CLEARWATER — Four years ago, Charlie Crist's smile beamed from a 70-foot-tall banner on the side of a Tampa office building. He could snub a visit from President George W. Bush. He flew around the state, rallying with Rudy Giuliani and John McCain.
This weekend, it was his Republican rival for U.S. Senate, Marco Rubio, hosting Giuliani and big crowds, while the no-party governor dropped in on street festivals and greeted fans at a Tampa Bay Buccaneers game. Monday, with two weeks left in the campaign, he spoke to dozens of Clearwater UPS workers before a quick Teamsters bus ride to a Largo early voting site.
"There's no doubt that running the campaign as an independent is different from running a campaign as a major party candidate," Danny Kanner, a Crist spokesman, said Monday.
He quickly argued that's also what makes Crist the best candidate: "He will be beholden to no one but the people of Florida."
But voters also seem to notice the difference. Four years ago, Crist narrowly led his Democratic rival in October. This time, it's Rubio with a solid lead in recent polls.
Not that a candidate's shoe-leather translates directly to polling power. Democrat Kendrick Meek — who trails Rubio by a greater margin — set the pace for weekend events, with five Saturday and 10 on Sunday from Orlando to Miami Gardens in a rented car. Monday, it was four more South Florida appearances, plus three interviews.
"His schedule is always jam-packed. He's always working hard," spokesman Adam Sharon said.
At 10:45 today, former President Bill Clinton once again rallies with Meek, this time at the University of South Florida St. Petersburg, a draw his campaign estimates will attract at least 1,000 people, as Clinton did at three August events. The Meek campaign, not the Democratic Party, organized the visits, Sharon said.
"Campaigns are expected to be able to put together events," he said.
The story was different for Rubio.
After five stops Saturday with Giuliani in Sarasota and Delray Beach that attracted hundreds, the front-runner laid low.
Rubio spent Sunday with his family, as he often does, and canceled a Monday rally in Orlando.

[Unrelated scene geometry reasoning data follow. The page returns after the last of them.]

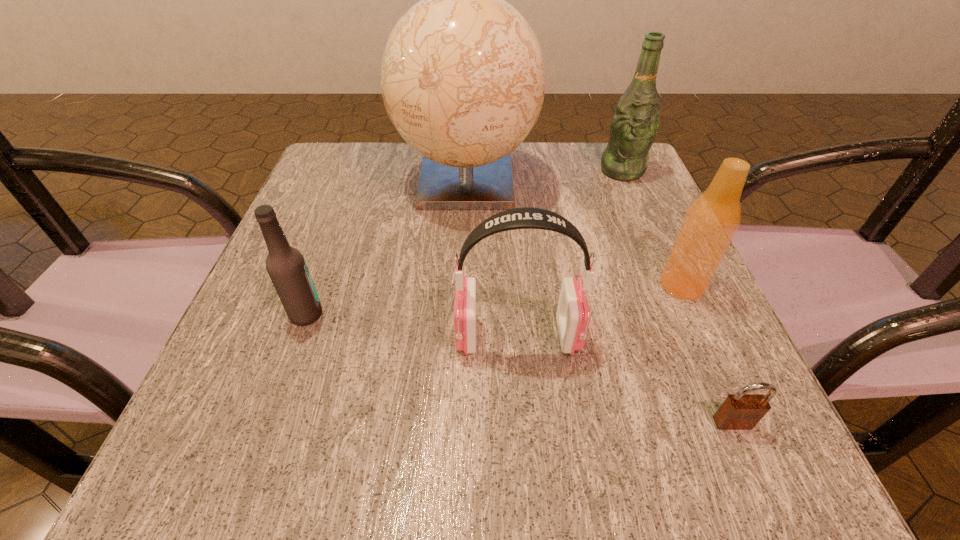
Where is `object that stands as the closest to the earphone`? Image resolution: width=960 pixels, height=540 pixels. object that stands as the closest to the earphone is located at coordinates (711, 221).

Select which object appears as the second closest to the third farthest object. Please provide its 2D coordinates. Your answer should be formatted as a tuple, i.e. [(x, y)], where the tuple contains the x and y coordinates of a point satisfying the conditions above.

[(740, 411)]

Identify the location of the closest beer bottle to the padlock. This screenshot has width=960, height=540. (711, 221).

Find the location of `beer bottle that is the second closest to the earphone`. beer bottle that is the second closest to the earphone is located at coordinates (286, 266).

What are the coordinates of `vacant space that satisfies the following two spatial constraints: 1. on the surface of the tallest object showing Europe and Africa; 2. on the label of the leftmost object` in the screenshot? It's located at (461, 314).

Locate an element on the screen. This screenshot has height=540, width=960. vacant region that satisfies the following two spatial constraints: 1. on the surface of the second tallest object; 2. on the outer surface of the earphone is located at coordinates (692, 336).

Where is `free location that satisfies the following two spatial constraints: 1. on the surface of the globe showing Europe and Africa; 2. on the label of the leftmost beer bottle`? The height and width of the screenshot is (540, 960). free location that satisfies the following two spatial constraints: 1. on the surface of the globe showing Europe and Africa; 2. on the label of the leftmost beer bottle is located at coordinates (461, 314).

Locate an element on the screen. The image size is (960, 540). free point that satisfies the following two spatial constraints: 1. on the surface of the tallest object showing Europe and Africa; 2. on the label of the nearest beer bottle is located at coordinates (461, 314).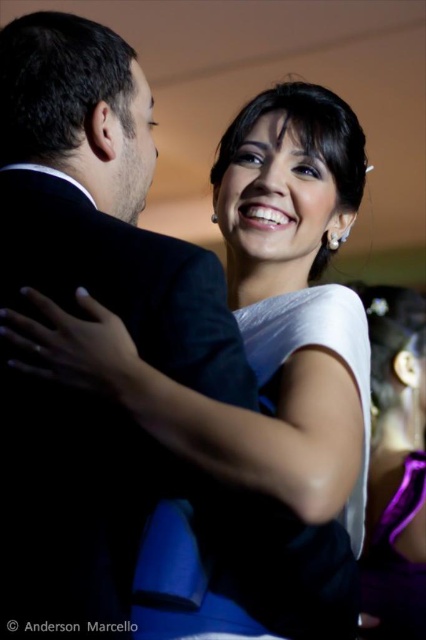
In the scene described, the black satin suit at center and the purple satin dress at lower right are part of the formal attire. Which piece of clothing is positioned to the left of the other?

The black satin suit at center is to the left of the purple satin dress at lower right.

Based on the photo, you are a photographer at a wedding reception. You need to place a decorative ribbon at the center of the black satin suit. The coordinates given are point (101,200). Is this point suitable for placing the ribbon?

Yes, the point (101,200) is on the black satin suit at center, so placing the ribbon there would be appropriate.

You are a photographer at a wedding reception and need to position two subjects in the frame. The black satin suit at center and the purple satin dress at lower right must be included. Which subject should you place higher in the frame to maintain their natural height as seen in the image?

The black satin suit at center should be placed higher in the frame since it is taller than the purple satin dress at lower right, maintaining their natural height as shown in the image.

Spokesman Alex Burgos said he instead prepared for today's debate and celebrated his 12-year anniversary with his wife.
Saturday, after a week in Davie, Miami and Port St. Lucie, he'll be back on stage with high-profile Republicans, at a GOP rally in Orlando with national chairman Michael Steele and Sarah Palin.
And there are other boosts, as well. Groups launched with help from GOP gurus Karl Rove and Ed Gillespie — American Crossroads and Crossroads Grassroots Policy Strategies — have put $2 million into mailings, TV ads and phone calls.
The most recent expense by American Crossroads was $808,869 for mailings supporting Rubio. The rest of the money has been spent on television ads and phone calls backing him or attacking Crist.
''The Washington special interests know about Marco Rubio's hundreds of millions of dollars in taxpayer-funded giveaways here in Florida, and are hoping there's more money where that came from should he win,'' said Kanner, Crist's spokesman.
Crist told UPS workers Monday that he's running "against the system."
Speaking through a portable microphone in a warehouse-style building lined with big brown trucks, the governor said, "I'm sick of parties. … It has to be for the people."
Monday morning, those people included Crist stalwarts state Sen. Mike Fasano, R-Port Richey, and Rep. Darryl Rouson, D-St. Petersburg. There was a Teamster of four decades who said Crist would protect the working man; a solar energy advocate who appreciates Crist's record; and a campaign volunteer who touted Crist's support of women's issues.
His recent endorsements have included Robert F. Kennedy Jr., who joined him in Deerfield Beach, and the centrist Republican of governor of California, Arnold Schwarzenegger.
Fasano said Crist's schedule (one his spokesman called "very fluid") reaches beyond folks you might find at traditional rallies.
"People at those party events already know who they're voting for," he said.
Indeed, Crist seemed ready to reach out to anyone: On his way to early voting in Largo, he stopped the bus for some Dunkin' Donuts coffee, and ran across the street to greet a propane truck driver.
He shook more hands outside a Hess station before the bus finished its trip, less than 10 miles.
Outside the Pinellas Election Service Center, his political director, Michelle Todd, marshaled supporters holding "Charlie Crist for U.S. Senate" signs.
"Get over here! We'll take a big group shot," she said. As they cheered "One, two, three, Charlie!" she asked them to hold the pose.
"Another one, 'cause I'm zooming on your faces right now," she said.
Otherwise, her camera would have shown about 30 people next to a parking lot.